If financial leaders act urgently to increase climate investments they could unlock a $1tr-a-year growth opportunity that would create hundreds of millions of jobs and protect lives, according to three reports on Thursday.
Two separate alliances of finance ministers called for climate finance to be magnified to the 2035 target of $1.3tr a year set by last year’s COP 29 climate summit.
Meanwhile, a consortium of 20 thinktanks, NGOs and universities said investment in climate resilience and nature projects could create more than 280m jobs in emerging and developing countries by 2035, boosting the most vulnerable states’ economies by as much as 15%.
The COP 30 Circle of Finance Ministers, coordinated by Fernando Haddad, Brazil’s finance minister (pictured), set out five priorities which it will present at the summit in Belem in November.
It said mobilising finance to hit $1.3tr would require “structured and sustained efforts” by public and private bodies. Its top priority is to scale up concessional finance and make best use of climate funds. The other four are: reform multilateral development banks; boost domestic capacity for climate finance; find ways to mobilise private capital; and strengthen regulation of climate finance.
The Circle, which includes countries as diverse as the UK and the Marshall Islands, said inaction on climate change disproportionately exposed the most vulnerable populations — which had contributed least to emissions — to “escalating climate risks”.
“Every year of delayed climate action raises both the investment needed and the risks faced,” the ministers said. “Urgent and coordinated action is indispensable to safeguard lives, livelihoods and sustainable growth.”
Meanwhile, the older 70-strong Coalition of Finance Ministers for Climate Action issued a strong case for the economic benefits of tackling global warming.
They said the pro-climate policies Coalition members had enacted had enabled their economies to seize opportunities from the transition to a low carbon, climate-resilient economy.
“Climate action is central to both economic stability and development,” said Matia Kasaija, Ugandan finance minister and co-chair of the Coalition. “Finance ministries [are] playing a more pertinent role in climate policies — aligning fiscal policy with climate priorities… and working towards a more predictable environment for unlocking the investment needed.”
The Coalition has published a database of more than 500 climate policy actions by member countries. It showed that two thirds of countries were scaling up green bonds, emissions trading systems and blended finance to mobilise private capital for climate action. One in seven was integrating climate risks into public financial management while one in 10 was introducing carbon taxes, phasing out harmful subsidies and expanding clean energy incentives.

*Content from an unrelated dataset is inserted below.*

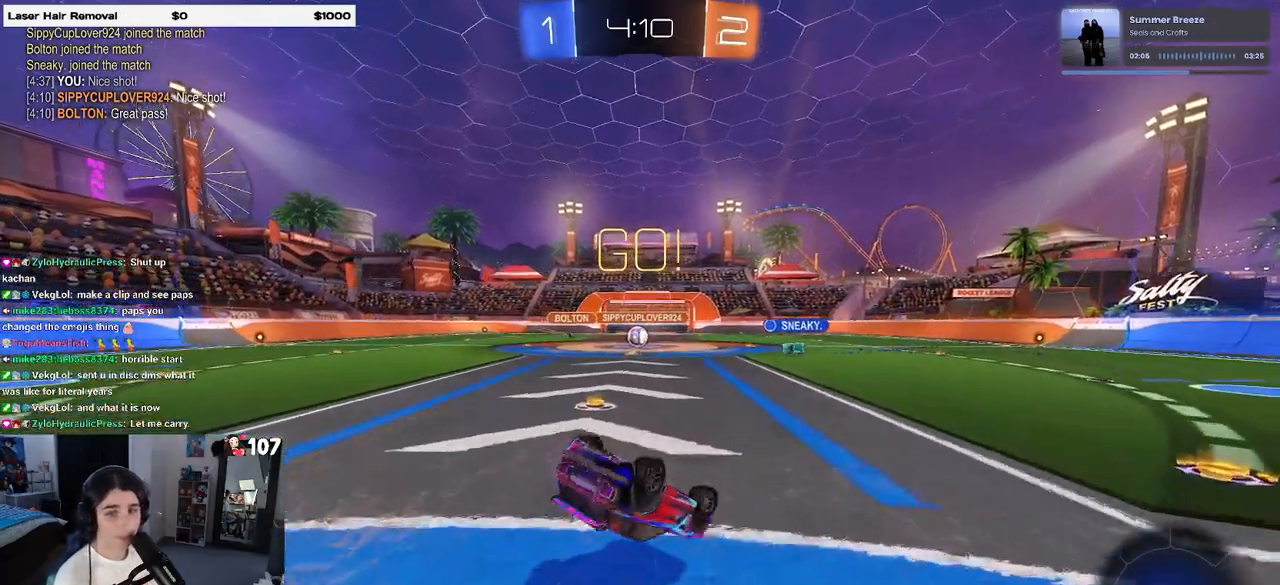
{"buttons": [], "left_stick": "center", "right_stick": "center", "events": [[500, "SQUARE", "up"], [500, "left_stick", "center"]]}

“By aligning fiscal and general financial policies with climate objectives, we can create clear, predictable frameworks that attract investment, support innovation and ensure the transition strengthens — not destabilises — our economies,” said Marko Primorac, incoming co-chair and Croatia’s finance minister.
The Returns on Resilience report, launched by 20 partners, analysed the economic and financial benefits of investment in climate adaptation. It found that the adaptation and resilience market could reach $1.3tr annually by 2030, while saving some of the 1m-2m additional deaths expected annually by 2050 without action.
The report also calculated the cost of failing to act. Temperature and rainfall shifts have already destroyed at least $525bn of economic expansion over the past 20 years in developing nations.
Launching the report, Mia Mottley, prime minister of Barbados and architect of the Bridgetown Initiative on climate finance reform, said: “We continue to recognise that the work of building resilience is at the core of everything that we do.”
Without intervention, both sudden disasters and gradual environmental changes like biodiversity decline could cost major global corporations $1.2tr by the 2050s, amid a worldwide GDP reduction of 18% to 23%.
Despite the evidence, capital still flows in the wrong direction, the report warned. For every $1 spent on resilient infrastructure, $87 goes on infrastructure that does not include resilience considerations, such as buildings in flood zones.